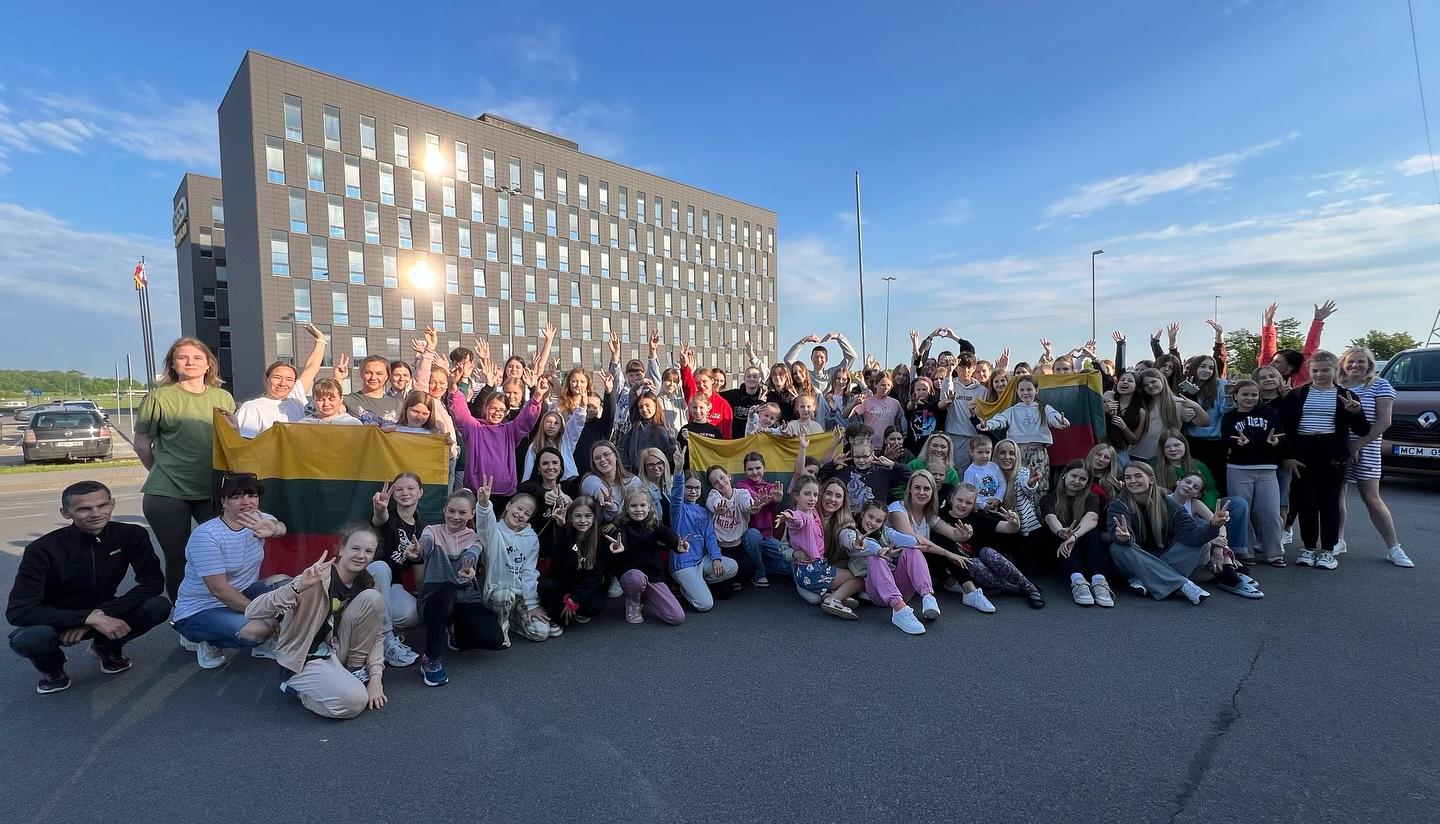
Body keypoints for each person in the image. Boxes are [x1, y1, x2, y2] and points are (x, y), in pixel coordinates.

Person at [7, 481, 170, 694]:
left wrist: (98, 615)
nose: (96, 513)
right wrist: (85, 618)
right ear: (66, 513)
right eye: (84, 509)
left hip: (105, 612)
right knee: (29, 639)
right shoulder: (42, 549)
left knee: (158, 606)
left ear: (112, 504)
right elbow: (19, 611)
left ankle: (105, 647)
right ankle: (53, 669)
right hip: (55, 620)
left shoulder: (132, 535)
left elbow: (152, 583)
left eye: (102, 505)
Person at [244, 526, 387, 718]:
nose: (361, 555)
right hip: (306, 657)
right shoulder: (316, 579)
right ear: (341, 549)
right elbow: (253, 611)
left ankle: (355, 671)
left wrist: (376, 678)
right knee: (355, 703)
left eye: (368, 551)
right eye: (355, 548)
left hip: (337, 650)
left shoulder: (365, 583)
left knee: (373, 598)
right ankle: (298, 691)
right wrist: (297, 586)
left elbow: (375, 634)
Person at [136, 337, 236, 600]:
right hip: (167, 492)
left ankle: (218, 606)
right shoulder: (159, 398)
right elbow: (142, 444)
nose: (190, 362)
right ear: (173, 364)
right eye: (182, 357)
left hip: (212, 489)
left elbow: (230, 441)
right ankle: (182, 615)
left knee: (221, 554)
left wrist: (234, 429)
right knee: (178, 556)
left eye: (197, 358)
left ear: (209, 364)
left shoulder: (223, 397)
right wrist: (160, 471)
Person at [170, 473, 286, 668]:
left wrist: (275, 529)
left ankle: (261, 644)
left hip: (242, 592)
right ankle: (207, 640)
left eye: (252, 495)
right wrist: (261, 612)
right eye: (236, 497)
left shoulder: (259, 519)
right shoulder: (207, 536)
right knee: (257, 629)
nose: (246, 502)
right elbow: (220, 590)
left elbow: (280, 526)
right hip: (201, 609)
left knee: (287, 585)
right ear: (223, 502)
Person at [1280, 350, 1370, 570]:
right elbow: (1285, 428)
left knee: (1330, 503)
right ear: (1309, 371)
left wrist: (1356, 413)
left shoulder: (1347, 396)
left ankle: (1328, 550)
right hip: (1303, 451)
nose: (1320, 374)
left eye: (1325, 370)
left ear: (1335, 370)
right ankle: (1309, 547)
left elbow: (1363, 429)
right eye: (1315, 370)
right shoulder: (1297, 395)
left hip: (1332, 453)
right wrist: (1288, 456)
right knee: (1306, 502)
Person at [416, 489, 505, 687]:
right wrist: (418, 551)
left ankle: (455, 633)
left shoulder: (474, 537)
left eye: (462, 512)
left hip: (465, 598)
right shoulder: (432, 531)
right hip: (435, 599)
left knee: (494, 639)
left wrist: (469, 568)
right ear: (444, 510)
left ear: (472, 514)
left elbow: (472, 555)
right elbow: (424, 545)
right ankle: (430, 659)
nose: (455, 516)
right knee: (447, 588)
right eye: (452, 511)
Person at [1337, 346, 1415, 567]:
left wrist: (1358, 445)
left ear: (1369, 365)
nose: (1355, 365)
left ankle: (1394, 548)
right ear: (1343, 363)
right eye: (1351, 361)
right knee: (1337, 496)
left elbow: (1384, 421)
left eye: (1361, 361)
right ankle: (1338, 540)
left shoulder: (1380, 385)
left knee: (1372, 499)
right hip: (1338, 448)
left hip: (1367, 448)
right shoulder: (1337, 386)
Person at [1105, 462, 1226, 604]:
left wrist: (1213, 526)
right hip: (1135, 559)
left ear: (1151, 479)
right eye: (1128, 477)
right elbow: (1117, 532)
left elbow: (1191, 535)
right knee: (1118, 548)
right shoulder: (1119, 504)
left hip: (1166, 556)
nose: (1133, 481)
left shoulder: (1170, 504)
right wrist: (1123, 538)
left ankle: (1145, 579)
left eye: (1138, 476)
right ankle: (1182, 584)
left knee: (1203, 545)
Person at [447, 366, 545, 503]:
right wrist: (453, 386)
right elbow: (460, 411)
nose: (497, 413)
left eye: (502, 410)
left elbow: (527, 418)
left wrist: (538, 396)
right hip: (477, 490)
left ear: (506, 412)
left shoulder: (510, 430)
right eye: (493, 408)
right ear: (485, 409)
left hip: (504, 493)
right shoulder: (474, 427)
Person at [474, 479, 552, 643]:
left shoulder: (531, 538)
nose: (521, 514)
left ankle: (512, 621)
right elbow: (484, 524)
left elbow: (529, 572)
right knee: (504, 595)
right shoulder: (494, 532)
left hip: (519, 596)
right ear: (509, 505)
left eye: (527, 513)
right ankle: (501, 625)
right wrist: (484, 504)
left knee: (541, 632)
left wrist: (532, 604)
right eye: (519, 508)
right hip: (497, 594)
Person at [1221, 380, 1286, 567]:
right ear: (1236, 396)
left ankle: (1274, 553)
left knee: (1270, 512)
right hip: (1238, 468)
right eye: (1245, 394)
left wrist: (1276, 443)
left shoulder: (1270, 413)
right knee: (1243, 511)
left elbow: (1281, 436)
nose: (1249, 398)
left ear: (1259, 396)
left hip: (1267, 469)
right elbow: (1226, 440)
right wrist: (1236, 443)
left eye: (1254, 395)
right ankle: (1244, 550)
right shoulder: (1230, 417)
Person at [604, 490, 688, 625]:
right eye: (633, 506)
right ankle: (633, 601)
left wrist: (678, 546)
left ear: (649, 507)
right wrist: (619, 545)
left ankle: (644, 596)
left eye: (643, 505)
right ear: (627, 508)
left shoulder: (654, 524)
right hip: (632, 576)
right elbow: (620, 536)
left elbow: (668, 535)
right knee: (636, 579)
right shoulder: (620, 526)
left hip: (652, 575)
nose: (638, 509)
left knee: (677, 617)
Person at [979, 375, 1070, 495]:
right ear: (1017, 391)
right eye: (1022, 390)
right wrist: (988, 425)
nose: (1025, 393)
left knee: (1039, 485)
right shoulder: (1012, 410)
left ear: (1036, 390)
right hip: (1017, 453)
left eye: (1029, 389)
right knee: (1016, 486)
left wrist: (1061, 422)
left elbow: (1054, 417)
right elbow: (1000, 420)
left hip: (1038, 454)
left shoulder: (1044, 408)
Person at [1041, 461, 1115, 607]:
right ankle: (1078, 580)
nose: (1077, 481)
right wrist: (1062, 532)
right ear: (1064, 475)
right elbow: (1050, 518)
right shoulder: (1050, 498)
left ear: (1087, 482)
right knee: (1060, 534)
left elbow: (1092, 517)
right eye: (1074, 476)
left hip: (1084, 545)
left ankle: (1099, 580)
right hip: (1059, 549)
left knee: (1093, 531)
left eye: (1082, 479)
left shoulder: (1091, 497)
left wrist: (1075, 536)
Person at [367, 474, 423, 667]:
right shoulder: (388, 515)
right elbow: (379, 519)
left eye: (410, 488)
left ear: (420, 492)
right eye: (399, 489)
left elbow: (419, 568)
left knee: (412, 613)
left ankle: (371, 632)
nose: (405, 492)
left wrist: (416, 557)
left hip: (393, 585)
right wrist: (379, 509)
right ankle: (387, 640)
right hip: (370, 582)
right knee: (381, 567)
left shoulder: (420, 527)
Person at [232, 324, 327, 436]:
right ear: (266, 379)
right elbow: (245, 442)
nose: (283, 383)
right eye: (277, 377)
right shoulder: (252, 408)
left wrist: (321, 340)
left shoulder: (294, 398)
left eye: (289, 379)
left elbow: (312, 367)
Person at [669, 461, 739, 611]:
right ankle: (685, 587)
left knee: (732, 566)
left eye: (697, 488)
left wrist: (716, 558)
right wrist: (679, 469)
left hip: (701, 562)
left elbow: (710, 537)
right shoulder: (678, 509)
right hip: (683, 565)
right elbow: (676, 493)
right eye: (689, 487)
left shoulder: (704, 512)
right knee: (705, 605)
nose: (693, 491)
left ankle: (697, 583)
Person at [537, 497, 608, 626]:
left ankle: (575, 611)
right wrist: (559, 526)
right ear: (571, 517)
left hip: (581, 587)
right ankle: (558, 616)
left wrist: (575, 597)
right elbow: (556, 566)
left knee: (597, 604)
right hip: (562, 584)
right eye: (578, 516)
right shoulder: (565, 532)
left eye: (588, 516)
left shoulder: (599, 540)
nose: (583, 520)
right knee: (545, 586)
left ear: (594, 517)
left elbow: (595, 576)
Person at [1259, 300, 1335, 389]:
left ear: (1290, 367)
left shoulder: (1301, 379)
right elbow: (1267, 351)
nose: (1271, 364)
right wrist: (1268, 325)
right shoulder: (1266, 375)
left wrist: (1318, 321)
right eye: (1273, 360)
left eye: (1277, 362)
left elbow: (1310, 350)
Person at [939, 351, 988, 469]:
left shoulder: (982, 390)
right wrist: (949, 371)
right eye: (962, 367)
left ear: (974, 368)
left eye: (969, 367)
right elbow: (943, 399)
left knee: (979, 469)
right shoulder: (950, 384)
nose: (965, 370)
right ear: (957, 367)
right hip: (956, 436)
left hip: (976, 437)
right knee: (960, 471)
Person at [340, 354, 402, 425]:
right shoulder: (348, 401)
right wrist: (338, 379)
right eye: (368, 373)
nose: (373, 378)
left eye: (379, 374)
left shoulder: (397, 405)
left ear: (387, 376)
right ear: (361, 374)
......
◆ AIM OF THE TASK ◆
Word for word, restate the lines above from the line containing "right wrist: (988, 425)" through the line containing "left elbow: (595, 576)", with both included and nothing else.

◆ SOLUTION TO THIS TASK ◆
right wrist: (988, 425)
nose: (1025, 393)
left knee: (1039, 485)
right shoulder: (1012, 410)
left ear: (1036, 390)
right hip: (1017, 453)
left eye: (1029, 389)
right knee: (1016, 486)
left wrist: (1061, 422)
left elbow: (1054, 417)
right elbow: (1000, 420)
left hip: (1038, 454)
left shoulder: (1044, 408)
Person at [1041, 461, 1115, 607]:
right ankle: (1078, 580)
nose: (1077, 481)
right wrist: (1062, 532)
right ear: (1064, 475)
right elbow: (1050, 518)
right shoulder: (1050, 498)
left ear: (1087, 482)
right knee: (1060, 534)
left elbow: (1092, 517)
right eye: (1074, 476)
left hip: (1084, 545)
left ankle: (1099, 580)
right hip: (1059, 549)
left knee: (1093, 531)
left eye: (1082, 479)
left shoulder: (1091, 497)
left wrist: (1075, 536)
Person at [367, 474, 423, 667]:
right shoulder: (388, 515)
right elbow: (379, 519)
left eye: (410, 488)
left ear: (420, 492)
right eye: (399, 489)
left elbow: (419, 568)
left knee: (412, 613)
left ankle: (371, 632)
nose: (405, 492)
left wrist: (416, 557)
left hip: (393, 585)
right wrist: (379, 509)
right ankle: (387, 640)
right hip: (370, 582)
right knee: (381, 567)
left shoulder: (420, 527)
Person at [232, 324, 327, 436]:
right ear: (266, 379)
right elbow: (245, 442)
nose: (283, 383)
right eye: (277, 377)
right shoulder: (252, 408)
left wrist: (321, 340)
left shoulder: (294, 398)
left eye: (289, 379)
left elbow: (312, 367)
Person at [669, 461, 739, 611]:
right ankle: (685, 587)
left knee: (732, 566)
left eye: (697, 488)
left wrist: (716, 558)
right wrist: (679, 469)
left hip: (701, 562)
left elbow: (710, 537)
right shoulder: (678, 509)
right hip: (683, 565)
right elbow: (676, 493)
right eye: (689, 487)
left shoulder: (704, 512)
right knee: (705, 605)
nose: (693, 491)
left ankle: (697, 583)
Person at [537, 497, 608, 626]:
left ankle: (575, 611)
right wrist: (559, 526)
right ear: (571, 517)
left hip: (581, 587)
right ankle: (558, 616)
left wrist: (575, 597)
right elbow: (556, 566)
left knee: (597, 604)
right hip: (562, 584)
right eye: (578, 516)
right shoulder: (565, 532)
left eye: (588, 516)
left shoulder: (599, 540)
nose: (583, 520)
right knee: (545, 586)
left ear: (594, 517)
left elbow: (595, 576)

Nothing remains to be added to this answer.